- HOW TO COMPLETE THIS TASK -
Return each record verbatim, images excluded.

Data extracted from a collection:
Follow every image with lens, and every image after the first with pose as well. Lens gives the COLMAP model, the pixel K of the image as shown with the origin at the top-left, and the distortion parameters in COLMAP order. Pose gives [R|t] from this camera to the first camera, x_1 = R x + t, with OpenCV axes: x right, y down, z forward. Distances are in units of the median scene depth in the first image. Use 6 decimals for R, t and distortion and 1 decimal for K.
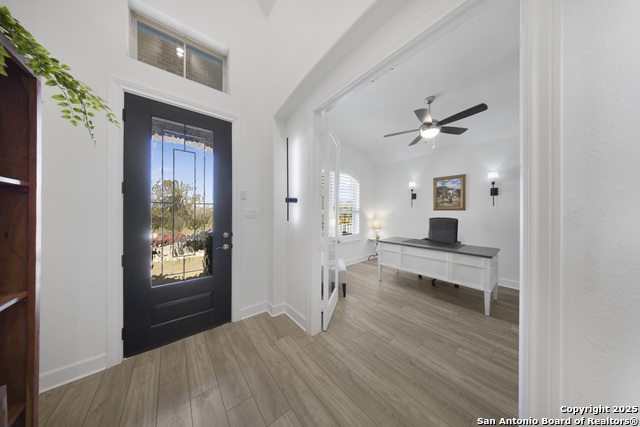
lens RADIAL K [[185.2, 0, 317.9], [0, 185.2, 211.4], [0, 0, 1]] dist [0.000481, -0.000015]
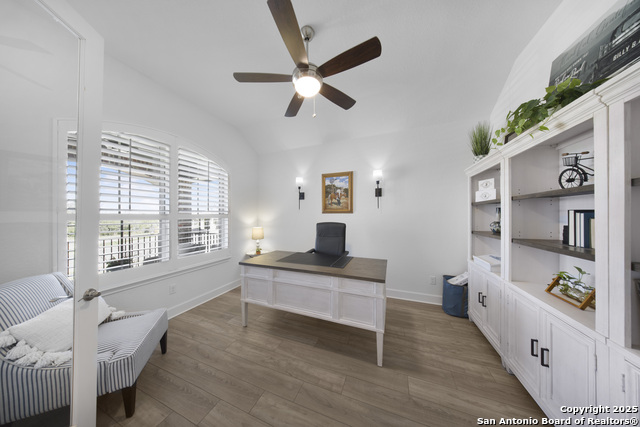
lens RADIAL K [[185.2, 0, 317.9], [0, 185.2, 211.4], [0, 0, 1]] dist [0.000481, -0.000015]
pose [[0.884308, 0.003294, 0.466893, 0.259745], [0.005599, 0.999828, -0.017659, -0.000119], [-0.466871, 0.018231, 0.884137, 0.327111]]
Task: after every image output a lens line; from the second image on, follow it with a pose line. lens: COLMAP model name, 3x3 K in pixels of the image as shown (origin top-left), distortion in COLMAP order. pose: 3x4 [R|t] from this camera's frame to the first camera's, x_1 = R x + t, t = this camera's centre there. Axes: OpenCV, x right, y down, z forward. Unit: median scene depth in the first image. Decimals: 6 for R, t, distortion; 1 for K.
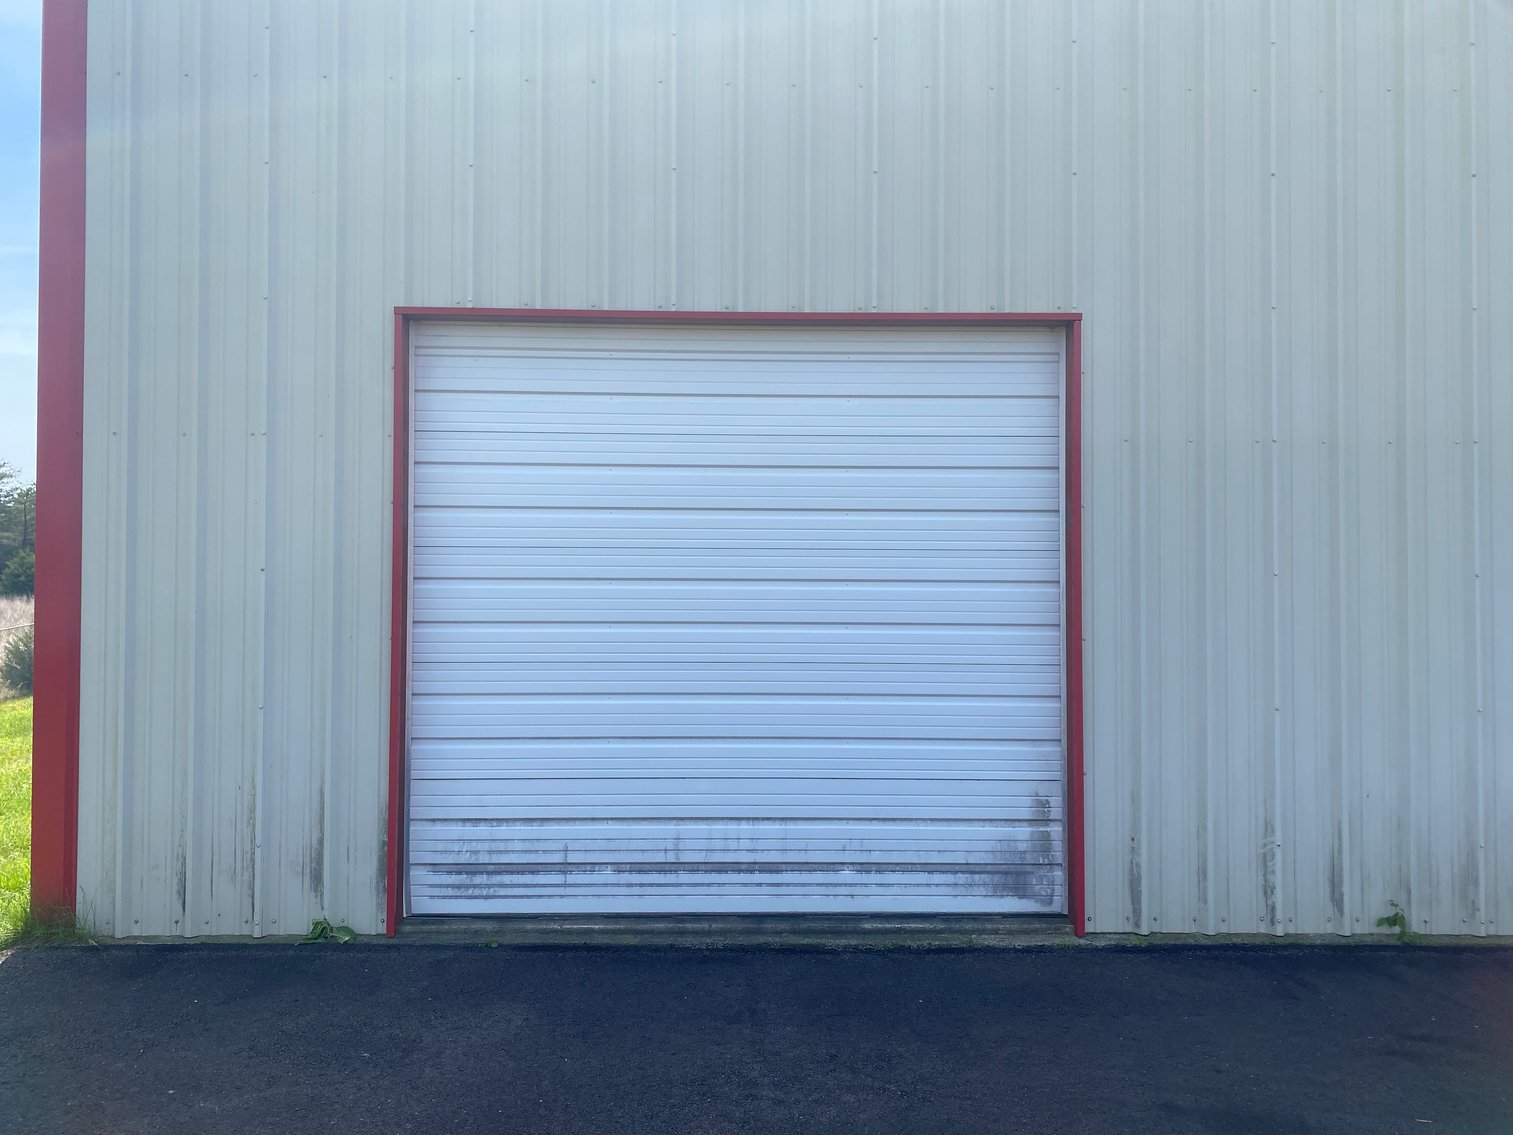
lens RADIAL K [[1138.7, 0, 751.6], [0, 1138.7, 570.9], [0, 0, 1]] dist [0.052793, -0.060563]
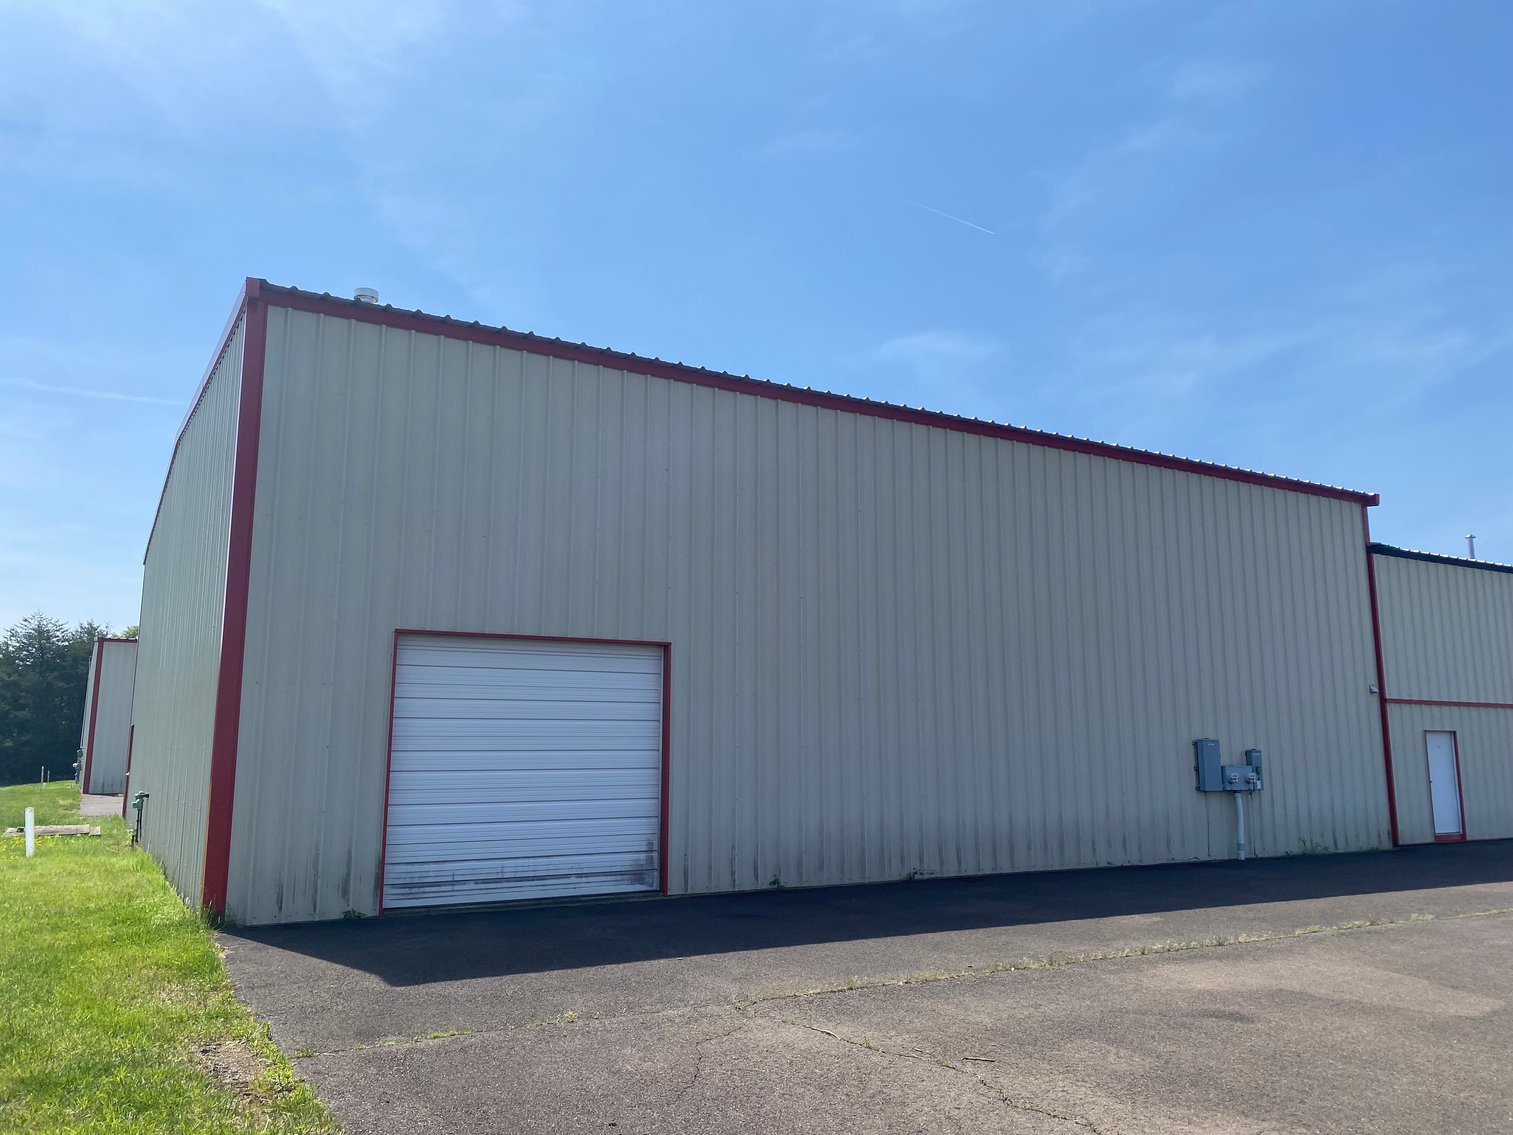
lens RADIAL K [[1138.7, 0, 756.7], [0, 1138.7, 564.2], [0, 0, 1]] dist [0.052793, -0.060563]
pose [[0.869896, 0.075803, 0.487376, -0.776404], [-0.003505, 0.989045, -0.147572, -0.024262], [-0.493223, 0.126663, 0.860632, -1.266985]]
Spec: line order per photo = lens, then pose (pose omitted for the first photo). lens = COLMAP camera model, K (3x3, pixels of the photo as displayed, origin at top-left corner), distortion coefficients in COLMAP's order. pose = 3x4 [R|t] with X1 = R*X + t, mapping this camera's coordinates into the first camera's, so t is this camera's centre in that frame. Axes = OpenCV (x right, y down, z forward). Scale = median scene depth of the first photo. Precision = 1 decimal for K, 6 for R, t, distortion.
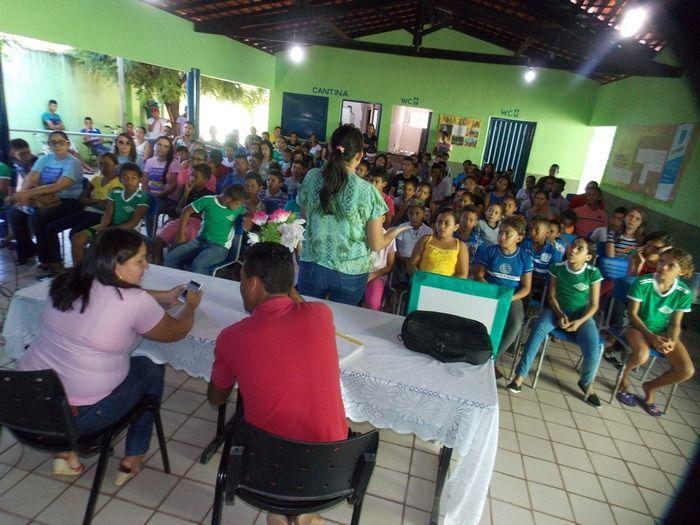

- SOLUTION FOR THIS PROBLEM -
Follow every image with lens, and every image after the first with pose as well. Lens gives the COLMAP model, the pixel K of the image as shown with the origin at the top-left, and the distortion parameters in COLMAP order. Pose gives [R|t] from this camera to the first camera, x_1 = R x + t, with OpenCV axes: x right, y down, z forward. Distances are in units of the median scene depth in the first image. Use 6 decimals for R, t and distortion and 1 decimal for K.
lens RADIAL K [[185.2, 0, 317.9], [0, 185.2, 211.4], [0, 0, 1]] dist [0.000481, -0.000015]
lens RADIAL K [[185.2, 0, 317.9], [0, 185.2, 211.4], [0, 0, 1]] dist [0.000481, -0.000015]
pose [[0.884308, 0.003294, 0.466893, 0.259745], [0.005599, 0.999828, -0.017659, -0.000119], [-0.466871, 0.018231, 0.884137, 0.327111]]
Task: after every image output a lens line; from the second image on, follow it with a pose line. lens: COLMAP model name, 3x3 K in pixels of the image as shown (origin top-left), distortion in COLMAP order. pose: 3x4 [R|t] from this camera's frame to the first camera's, x_1 = R x + t, t = this camera's centre there. Axes: OpenCV, x right, y down, z forward. Unit: median scene depth in the first image. Decimals: 6 for R, t, distortion; 1 for K.
lens RADIAL K [[1138.7, 0, 751.6], [0, 1138.7, 570.9], [0, 0, 1]] dist [0.052793, -0.060563]
lens RADIAL K [[1138.7, 0, 756.7], [0, 1138.7, 564.2], [0, 0, 1]] dist [0.052793, -0.060563]
pose [[0.869896, 0.075803, 0.487376, -0.776404], [-0.003505, 0.989045, -0.147572, -0.024262], [-0.493223, 0.126663, 0.860632, -1.266985]]
Spec: line order per photo = lens, then pose (pose omitted for the first photo). lens = COLMAP camera model, K (3x3, pixels of the photo as displayed, origin at top-left corner), distortion coefficients in COLMAP's order. pose = 3x4 [R|t] with X1 = R*X + t, mapping this camera's coordinates into the first camera's, so t is this camera's centre in that frame. Axes = OpenCV (x right, y down, z forward). Scale = median scene depth of the first photo. Precision = 1 decimal for K, 6 for R, t, distortion.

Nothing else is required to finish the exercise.